Österreich war Mitte November weltweit an der Spitze der täglichen Neuinfektionen und führte seit Anfang Dezember bei den täglichen Todesfällen, jeweils gemessen an der Einwohnerzahl.
Epilog
Die Wucht der zweiten Welle haben die Virologen Drosten und Krammer schon Ende April vorausgesagt, während Anschobers Haus-und-Hof-Infektiologe Allerberger sich Anfang Juli noch fragte ….
” warum uns jetzt ein zweiter Tsunami bevorstehen sollte, der größer ist als der erste Erkrankungsgipfel”
Dabei haben das Drosten und Krammer mit wenigen Worten klar und deutlich erklärt: Im Sommer verbreitet sich das Virus mit der steigenden Mobilität in der Gesamtbevölkerung und im ganzen Land. Damit sind nicht nur einzelne Regionen betroffen, wo Cluster eingrenzbar und beherrschbar wären. Mit Beginn der kalten Jahreszeit verlagert sich das Leben nach drinnen und die Zahlen schießen durch den Perkolationseffekt nach oben. Auch andere Experten haben vor allzu großen Lockerungen und der Gefahr einer zweiten Welle gewarnt: Wagner, Zangerle, Greil, von Laer, Burgmann – man findet alle ihre Zitate oben im Dokument. Und das ist *nur* die lokale Expertise. Gleichlautende Warnungen gab es in unseren Nachbarländern. Wenn mein Haus-und-Hof-Infektiologe so gravierend falsch liegt und dieser Fehler mitverantwortlich ist für mehrere tausend Tote, weil man nicht rechtzeitig gegengesteuert hat, dann tausche ich ihn aus, Himmel nochmal!

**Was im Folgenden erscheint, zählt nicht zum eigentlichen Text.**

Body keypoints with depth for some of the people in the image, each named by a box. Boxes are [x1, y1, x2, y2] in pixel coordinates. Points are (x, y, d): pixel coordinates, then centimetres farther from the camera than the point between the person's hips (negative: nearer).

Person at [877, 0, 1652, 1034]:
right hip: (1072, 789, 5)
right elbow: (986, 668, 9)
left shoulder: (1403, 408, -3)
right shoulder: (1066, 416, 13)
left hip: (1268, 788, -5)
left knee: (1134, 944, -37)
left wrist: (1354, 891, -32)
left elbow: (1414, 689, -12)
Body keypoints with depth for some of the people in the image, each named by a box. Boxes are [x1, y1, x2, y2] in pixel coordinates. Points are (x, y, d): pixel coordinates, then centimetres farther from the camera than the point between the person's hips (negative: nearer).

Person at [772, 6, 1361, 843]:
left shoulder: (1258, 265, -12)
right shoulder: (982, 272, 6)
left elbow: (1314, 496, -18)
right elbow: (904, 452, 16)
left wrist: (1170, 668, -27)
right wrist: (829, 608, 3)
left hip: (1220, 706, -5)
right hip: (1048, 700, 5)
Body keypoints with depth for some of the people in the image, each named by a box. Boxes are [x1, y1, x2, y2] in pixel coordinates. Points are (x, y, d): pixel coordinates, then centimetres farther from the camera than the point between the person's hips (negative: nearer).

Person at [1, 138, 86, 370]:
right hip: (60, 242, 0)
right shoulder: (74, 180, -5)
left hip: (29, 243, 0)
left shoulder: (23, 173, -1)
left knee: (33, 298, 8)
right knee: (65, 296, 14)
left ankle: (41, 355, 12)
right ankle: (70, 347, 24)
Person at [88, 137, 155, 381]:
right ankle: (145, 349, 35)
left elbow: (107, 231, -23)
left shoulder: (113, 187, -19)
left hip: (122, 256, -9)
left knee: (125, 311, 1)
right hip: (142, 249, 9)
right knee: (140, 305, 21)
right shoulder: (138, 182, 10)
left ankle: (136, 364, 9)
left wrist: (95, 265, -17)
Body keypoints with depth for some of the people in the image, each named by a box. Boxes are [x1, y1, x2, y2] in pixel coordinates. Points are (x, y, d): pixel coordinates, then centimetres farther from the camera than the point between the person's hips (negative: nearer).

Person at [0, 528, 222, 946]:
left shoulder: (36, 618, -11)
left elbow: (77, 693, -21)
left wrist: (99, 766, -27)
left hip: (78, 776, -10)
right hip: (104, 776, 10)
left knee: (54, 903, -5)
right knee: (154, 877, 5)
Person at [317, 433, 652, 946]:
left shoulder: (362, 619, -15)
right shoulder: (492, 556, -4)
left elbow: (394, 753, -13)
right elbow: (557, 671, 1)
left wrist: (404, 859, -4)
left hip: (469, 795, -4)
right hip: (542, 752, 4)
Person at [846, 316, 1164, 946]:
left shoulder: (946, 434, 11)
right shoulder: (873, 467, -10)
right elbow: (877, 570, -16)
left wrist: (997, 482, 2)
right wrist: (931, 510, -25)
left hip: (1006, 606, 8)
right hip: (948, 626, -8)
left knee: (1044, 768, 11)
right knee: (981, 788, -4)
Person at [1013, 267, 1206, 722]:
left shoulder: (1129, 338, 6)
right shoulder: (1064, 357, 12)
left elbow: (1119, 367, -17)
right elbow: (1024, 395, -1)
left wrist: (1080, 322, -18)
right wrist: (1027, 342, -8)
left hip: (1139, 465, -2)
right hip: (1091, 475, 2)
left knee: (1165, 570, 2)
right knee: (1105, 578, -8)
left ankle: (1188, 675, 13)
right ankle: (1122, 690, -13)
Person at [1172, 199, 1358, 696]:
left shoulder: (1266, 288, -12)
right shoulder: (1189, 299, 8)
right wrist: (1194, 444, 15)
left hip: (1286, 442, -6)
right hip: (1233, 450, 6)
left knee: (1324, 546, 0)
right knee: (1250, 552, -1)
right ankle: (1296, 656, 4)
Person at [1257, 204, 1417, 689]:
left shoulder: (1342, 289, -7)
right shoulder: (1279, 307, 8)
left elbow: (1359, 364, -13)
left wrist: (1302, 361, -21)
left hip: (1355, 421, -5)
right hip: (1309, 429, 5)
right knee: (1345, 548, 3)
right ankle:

Fazit: In meinen Augen eine Katastrophe mit Ansage. Auch ohne Mutation. Die macht uns nur in den nächsten Monaten bis zur Impfung das Leben noch viel, viel schwerer als wenn wir rechtzeitig eine ZeroCovid-Strategie gefahren wären, zumindest mit dem Ziel, mit der Inzidenz so niedrig wie möglich zu gehen. Dann lassen sich selbst Mutationen leichter nachverfolgen.

In Großbritannien begann die dritte Welle bei einem Niveau, wie es Österreich jetzt nach Weihnachten erreicht hat. Der Anstieg ist fast so stark wie jener der zweiten Welle in Österreich. Das sollte uns eine Warnung sein.